→ TEXT:
────

The highlight of his playing career came in the 1964 US Open at Congressional Country Club in Bethesda, Maryland, where he overcame 100-degree temperatures and severe dehydration on a final day of 36 holes to win his only major championship, by four strokes from Tommy Jacobs. Two behind going into Saturday's final round on the last US Open to be played over three days, Venturi was advised by doctors to withdraw or risk heat stroke. Instead he shot 70 to Jacobs' 76 for victory
He was forced to retire from competitive golf because of carpal tunnel syndrome in 1967. The following year, he joined CBS television as an analyst and enjoyed a lengthy career as one of the most insightful and respected figures in the game.
"He played on the Ryder Cup in 1965, he captained the US Presidents Cup in 2000," PGA Tour commissioner Tim Finchem said last October after Venturi was voted into the World Golf Hall of Fame as part of the class of 2013.
"But to fans around the United States and around the world, he was the conduit of what PGA Tour-level golf was to those fans for an incredible 35-year broadcast career which spanned many, many careers on the PGA Tour. Ken Venturi was a fixture to the game of golf for fans everywhere in terms of his ability to analyse the game and excite fans about the play they were watching."

────

→ GIVEN INFORMATION:

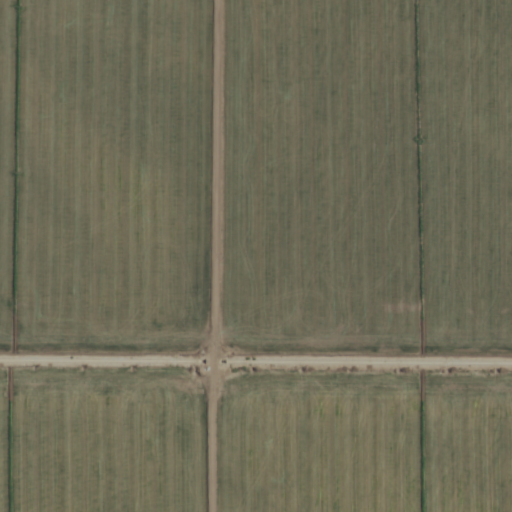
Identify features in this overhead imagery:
crop: (256, 256)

────

→ TASKS FOR THIS EXERCISE:
A - Sum up the text about Ken Venturi in two sentences.
B - Answer these questions from the Ken Venturi text.
(i) What did Venturi shoot in the final round of the 1964 US Open?
(ii) Which network did he join as an analyst after retiring from competitive golf?
(iii) In what year did he captain the US Presidents Cup?
C - Please carry on the text about Ken Venturi for one more paragraph, starting after its last sentence.
You won't need the lines for any of this.

→ ANSWERS GIVEN:
A - Ken Venturi won his only major championship, the 1964 US Open at Congressional Country Club, by four strokes over Tommy Jacobs despite 100-degree heat, severe dehydration, and doctors' advice to withdraw. After carpal tunnel syndrome ended his competitive career in 1967, he joined CBS as an analyst the following year, had a 35-year broadcast career, and was voted into the World Golf Hall of Fame as part of the class of 2013.

B -
(i) 70
(ii) CBS
(iii) 2000

C -
Venturi was a San Francisco native who first came to attention at the age of 24 when he finished second in the US Masters while still an amateur. He described his recent induction into the Hall of Fame as "just an honour. The greatest reward in life is to be remembered and I thank the World Golf Hall of Fame for remembering me.
"I was taught by Byron Nelson and I asked him one time, 'How could I ever repay you for all you've done for me?' He said, 'Ken, be good to the game and give back.' And that's what I've tried to do because I've said many times, the world will never remember you for what you take from it, but only what you leave behind."